In case you haven’t heard, Shia LaBeouf is in a lift. I am staring at a pair of lift doors, which occasionally open to see a glimpse of gawky conversers. Even as I write this, I’m still listening. And I’m not really sure why. So far people have spoken about odds on (and chortled painfully through my speakers), others have tried to discern exactly what meta-modernism is. LaBeouf patiently conducts his way through, encouraging speech out of some, backing off in others. He looks tired, in the small snatches where we see him. The door opens, and he takes his jumper off, and I wonder whether anytime soon someone will step in and say “hey, let’s sit on the floor, let’s be silent”. But as he notes himself, apparently English people don’t like silence.
At one point they all descend into existentialism.

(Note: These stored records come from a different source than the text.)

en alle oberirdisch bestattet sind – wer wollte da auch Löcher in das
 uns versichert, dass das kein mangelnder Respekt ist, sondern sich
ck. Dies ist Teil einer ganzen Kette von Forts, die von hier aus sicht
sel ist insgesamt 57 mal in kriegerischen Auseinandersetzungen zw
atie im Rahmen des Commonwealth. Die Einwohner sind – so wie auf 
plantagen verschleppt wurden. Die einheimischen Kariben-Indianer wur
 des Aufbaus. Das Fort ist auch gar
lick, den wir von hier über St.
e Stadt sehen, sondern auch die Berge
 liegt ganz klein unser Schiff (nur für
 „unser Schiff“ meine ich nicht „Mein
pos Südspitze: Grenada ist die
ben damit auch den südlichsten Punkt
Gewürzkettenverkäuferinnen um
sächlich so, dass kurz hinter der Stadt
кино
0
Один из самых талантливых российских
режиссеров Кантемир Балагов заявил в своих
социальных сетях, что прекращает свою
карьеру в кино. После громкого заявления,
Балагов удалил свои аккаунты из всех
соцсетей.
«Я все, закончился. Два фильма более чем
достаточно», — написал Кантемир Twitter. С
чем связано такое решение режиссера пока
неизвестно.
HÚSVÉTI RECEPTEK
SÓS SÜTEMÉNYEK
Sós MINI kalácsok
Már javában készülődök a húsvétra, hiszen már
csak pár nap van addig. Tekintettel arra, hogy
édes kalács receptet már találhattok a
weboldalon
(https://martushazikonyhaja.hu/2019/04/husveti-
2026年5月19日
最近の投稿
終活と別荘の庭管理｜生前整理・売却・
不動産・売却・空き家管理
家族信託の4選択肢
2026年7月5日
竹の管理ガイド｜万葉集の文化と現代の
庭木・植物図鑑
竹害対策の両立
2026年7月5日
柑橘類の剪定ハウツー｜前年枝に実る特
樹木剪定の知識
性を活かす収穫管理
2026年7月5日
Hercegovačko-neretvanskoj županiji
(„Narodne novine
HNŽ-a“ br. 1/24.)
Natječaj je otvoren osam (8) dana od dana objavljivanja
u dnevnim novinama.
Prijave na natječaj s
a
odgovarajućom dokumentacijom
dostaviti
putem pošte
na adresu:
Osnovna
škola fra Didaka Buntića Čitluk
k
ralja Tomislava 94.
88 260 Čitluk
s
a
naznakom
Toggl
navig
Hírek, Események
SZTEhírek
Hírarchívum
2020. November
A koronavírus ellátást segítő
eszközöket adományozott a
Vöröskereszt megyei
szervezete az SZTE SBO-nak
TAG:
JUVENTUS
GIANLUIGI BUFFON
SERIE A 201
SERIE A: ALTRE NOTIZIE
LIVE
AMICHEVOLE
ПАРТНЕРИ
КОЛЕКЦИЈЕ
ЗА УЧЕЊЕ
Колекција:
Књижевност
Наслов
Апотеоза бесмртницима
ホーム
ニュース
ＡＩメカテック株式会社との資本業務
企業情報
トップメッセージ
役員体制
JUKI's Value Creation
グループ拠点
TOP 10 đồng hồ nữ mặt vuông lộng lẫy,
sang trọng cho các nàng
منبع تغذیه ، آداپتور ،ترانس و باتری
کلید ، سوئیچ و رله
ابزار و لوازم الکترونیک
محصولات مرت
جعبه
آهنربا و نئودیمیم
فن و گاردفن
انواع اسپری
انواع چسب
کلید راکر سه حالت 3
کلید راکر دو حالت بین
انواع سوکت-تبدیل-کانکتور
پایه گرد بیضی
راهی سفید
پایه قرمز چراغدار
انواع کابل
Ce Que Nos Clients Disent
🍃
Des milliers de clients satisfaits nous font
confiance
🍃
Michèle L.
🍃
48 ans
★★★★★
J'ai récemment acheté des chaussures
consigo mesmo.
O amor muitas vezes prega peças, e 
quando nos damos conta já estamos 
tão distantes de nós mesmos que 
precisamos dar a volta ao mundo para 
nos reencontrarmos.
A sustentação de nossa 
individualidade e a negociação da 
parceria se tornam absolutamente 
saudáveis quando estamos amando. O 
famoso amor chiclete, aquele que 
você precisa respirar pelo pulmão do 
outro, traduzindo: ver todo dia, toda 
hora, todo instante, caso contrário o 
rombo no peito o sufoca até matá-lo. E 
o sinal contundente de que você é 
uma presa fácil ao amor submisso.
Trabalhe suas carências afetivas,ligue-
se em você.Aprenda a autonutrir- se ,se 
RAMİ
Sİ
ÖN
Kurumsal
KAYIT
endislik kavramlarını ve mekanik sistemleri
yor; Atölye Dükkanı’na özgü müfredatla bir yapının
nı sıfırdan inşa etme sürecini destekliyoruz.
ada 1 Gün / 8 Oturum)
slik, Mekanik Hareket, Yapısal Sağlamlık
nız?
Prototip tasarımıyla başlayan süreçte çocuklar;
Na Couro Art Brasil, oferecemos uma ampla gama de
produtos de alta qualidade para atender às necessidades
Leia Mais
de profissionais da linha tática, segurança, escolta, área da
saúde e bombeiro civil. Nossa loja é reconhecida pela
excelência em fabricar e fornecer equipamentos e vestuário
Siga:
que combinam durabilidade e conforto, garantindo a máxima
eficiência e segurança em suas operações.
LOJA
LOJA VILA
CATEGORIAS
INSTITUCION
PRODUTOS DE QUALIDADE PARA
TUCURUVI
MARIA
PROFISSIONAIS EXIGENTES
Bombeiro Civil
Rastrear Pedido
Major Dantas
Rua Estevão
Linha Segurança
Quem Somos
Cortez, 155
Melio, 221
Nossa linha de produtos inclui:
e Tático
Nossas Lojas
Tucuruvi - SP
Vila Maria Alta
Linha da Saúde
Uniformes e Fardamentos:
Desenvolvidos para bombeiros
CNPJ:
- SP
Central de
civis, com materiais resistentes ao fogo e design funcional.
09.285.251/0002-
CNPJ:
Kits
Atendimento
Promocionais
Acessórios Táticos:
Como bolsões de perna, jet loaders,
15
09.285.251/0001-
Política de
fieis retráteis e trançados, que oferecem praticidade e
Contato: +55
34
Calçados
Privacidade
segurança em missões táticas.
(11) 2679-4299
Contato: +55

For who are the lab rats? Who is performing? Maybe they’re all scientists? They’re all waiting, whether in a queue, or in the lift. But what about me? I’m not waiting. I’m choosing to listen. There is no delay. Well. I’m waiting to stop listening, so I can start working. And I nearly do. But then I hear Stuart Webber’s tones, asking them to get on to the next person. Suddenly LaBeouf is telling Webber he ain’t being fair. “Man I’m sorry but you can’t do that, that’s not fair you’re making it weird, they can make their own decisions c’mon I know you’re the president of the Oxford Union but you can’t dictate us”. Webber presumably dissipates, and LaBeouf carries on. Fame, after all, controls the Union. This is some performance art.
Everyone wants to be remembered. And LaBeouf seeks someone who stumbles in, and gets their vibe. Or maybe he wishes he never begun. Although, against myself, I sort of trust LaBeouf, and I trust what he’s doing. And although he stands in a small square, in airless air, meeting people who have queued for hours or paid someone in the queue £50 for their spot, he takes it in. When the third person asks him how the three of them (LaBeouf, Rönkkö & Turner) met each other, purely within the time I have been watching, he doesn’t sound exhausted. And neither am I, listening to the answer. He finds ways of paraphrasing himself, of rephrasing. I begin to respect him as I listen. Even if it’s just for not being sardonic in the face of inanity, and weirdly broad questions. But is it art? The fatal question. I’m inclined to say no. But. It’s interesting. It’s something. And I’m still listening.